Local papers aren't going anywhere. Neither are their digital presences.
These are legacy brands that may mean more to a community of readers, eyeballs, and clicks than a unicorn content farm with presences on multiple continents. When local papers are networked together, they provide a powerful reach, if given the platform, the advertising technology, and the editorial leadership to evolve as quickly. So maybe the newspaper will no longer be the most popular medium of news consumption, but if the content is siphoned into the right mediums to reach the right audiences, it can still be a very lucrative business.
That's how new media conglomerates like Digital First Media were able to rise. Browsing Digital Like many media companies, First Media's website explains its business in a clear and cloudy way: "Digital First Media reaches more than 67 million Americans each month through more than 800 multi-platform products across 18 states." The conglomerate represents local newspapers in states across the country. It isn't interested in making the news, or controlling it. Instead, it is a content company that can make lots of content profitable.

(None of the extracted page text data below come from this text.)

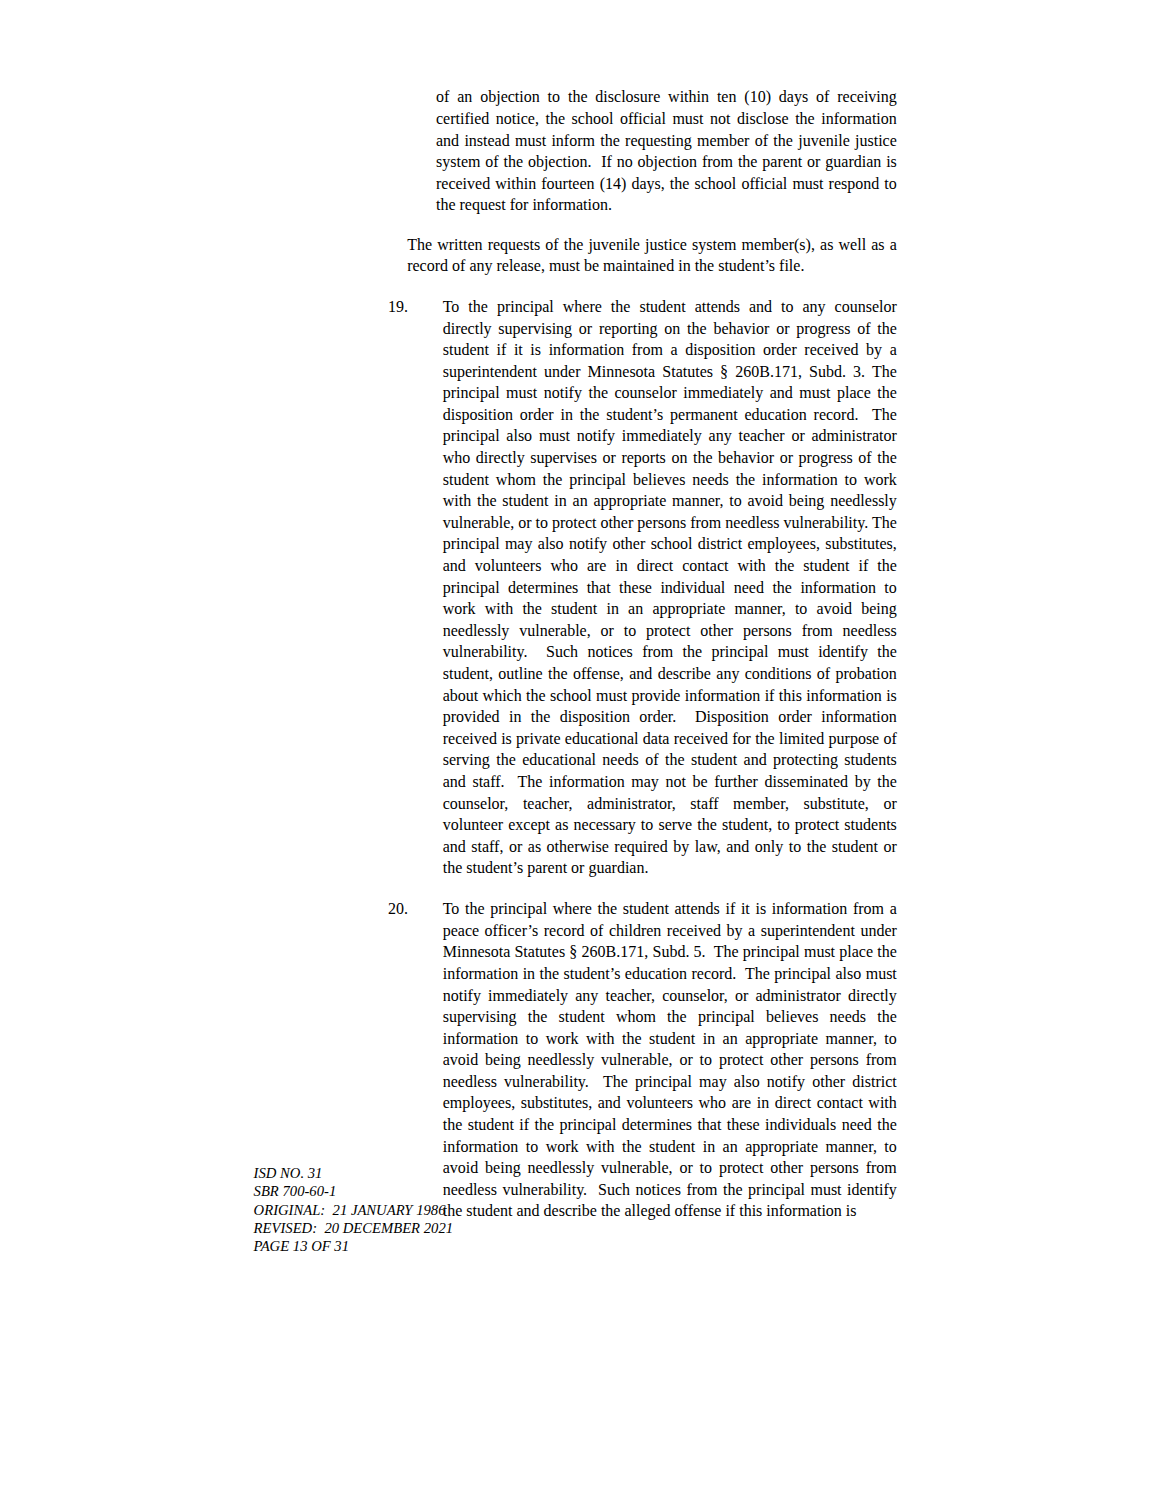of an objection to the disclosure within ten (10) days of receiving certified notice, the school official must not disclose the information and instead must inform the requesting member of the juvenile justice system of the objection. If no objection from the parent or guardian is received within fourteen (14) days, the school official must respond to the request for information.
The written requests of the juvenile justice system member(s), as well as a record of any release, must be maintained in the student’s file.
19.
To the principal where the student attends and to any counselor directly supervising or reporting on the behavior or progress of the student if it is information from a disposition order received by a superintendent under Minnesota Statutes § 260B.171, Subd. 3. The principal must notify the counselor immediately and must place the disposition order in the student’s permanent education record. The principal also must notify immediately any teacher or administrator who directly supervises or reports on the behavior or progress of the student whom the principal believes needs the information to work with the student in an appropriate manner, to avoid being needlessly vulnerable, or to protect other persons from needless vulnerability. The principal may also notify other school district employees, substitutes, and volunteers who are in direct contact with the student if the principal determines that these individual need the information to work with the student in an appropriate manner, to avoid being needlessly vulnerable, or to protect other persons from needless vulnerability. Such notices from the principal must identify the student, outline the offense, and describe any conditions of probation about which the school must provide information if this information is provided in the disposition order. Disposition order information received is private educational data received for the limited purpose of serving the educational needs of the student and protecting students and staff. The information may not be further disseminated by the counselor, teacher, administrator, staff member, substitute, or volunteer except as necessary to serve the student, to protect students and staff, or as otherwise required by law, and only to the student or the student’s parent or guardian.
20.
To the principal where the student attends if it is information from a peace officer’s record of children received by a superintendent under Minnesota Statutes § 260B.171, Subd. 5. The principal must place the information in the student’s education record. The principal also must notify immediately any teacher, counselor, or administrator directly supervising the student whom the principal believes needs the information to work with the student in an appropriate manner, to avoid being needlessly vulnerable, or to protect other persons from needless vulnerability. The principal may also notify other district employees, substitutes, and volunteers who are in direct contact with the student if the principal determines that these individuals need the information to work with the student in an appropriate manner, to avoid being needlessly vulnerable, or to protect other persons from needless vulnerability. Such notices from the principal must identify the student and describe the alleged offense if this information is
ISD NO. 31
SBR 700-60-1
ORIGINAL: 21 JANUARY 1986
REVISED: 20 DECEMBER 2021
PAGE 13 OF 31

Digital First Media creates the efficient mobile websites, iPhone and Android apps, and facilitate the optimal ad serving technology. The content can still be generated on the ground, close to the community, but the paper no longer has to think about what's next after print. It can ensure articles are sent to the presses, but more importantly, deliver value on well-monetized apps and mobile sites. The stories will be fed to social media editors who curate engagement on the hot social media platform of the year. Eventually, these editors will find that the content that performs the best is usually the non-newsworthy content that we are ashamed to admit reflects something about contemporary society.
Local and regional media outlets can still pump out the same stories that your favorite big box content farms churn out. They can justify the ad rates that turn a profit, and inspire large ad buys, if a conglomerate's sites are properly networked.
If you've noticed your local news television station, newspaper, or alternative weekly blasting out low-end content, promoting apps with news notifications, encouraging website visits, or changing their web brand to cover internationally trending fodder, do some Googling and get to know the large conglomerate behind your local media. While conglomerates that provide efficiencies to smaller regional media brands are nothing new, the way in which they aggressively try to expand their reach is something that is new to the local laggards who are comfortably watching local news and reading the paper. Their eyes are being monetized. It's really their news that is disappearing, being obscured by the volume of content churned out by today's content machine.
After the rise of independent publishers at the advent of the internet, only a small handful have scaled to the point of ensuring survival. Some will outlive the consolidation independently, sprinkling their content on Facebook, Google AMP, and Snapchat. Others will join up with cable networks or pivot into more video to ensure they are reaching the buzzworthy Millennial audience that keeps their property hot. But in the land of local news, we are likely to see more Digital First's impact communities with their blatant digital-first values. So much for local news—your local news provider is just trying to be one income stream of a profitable company.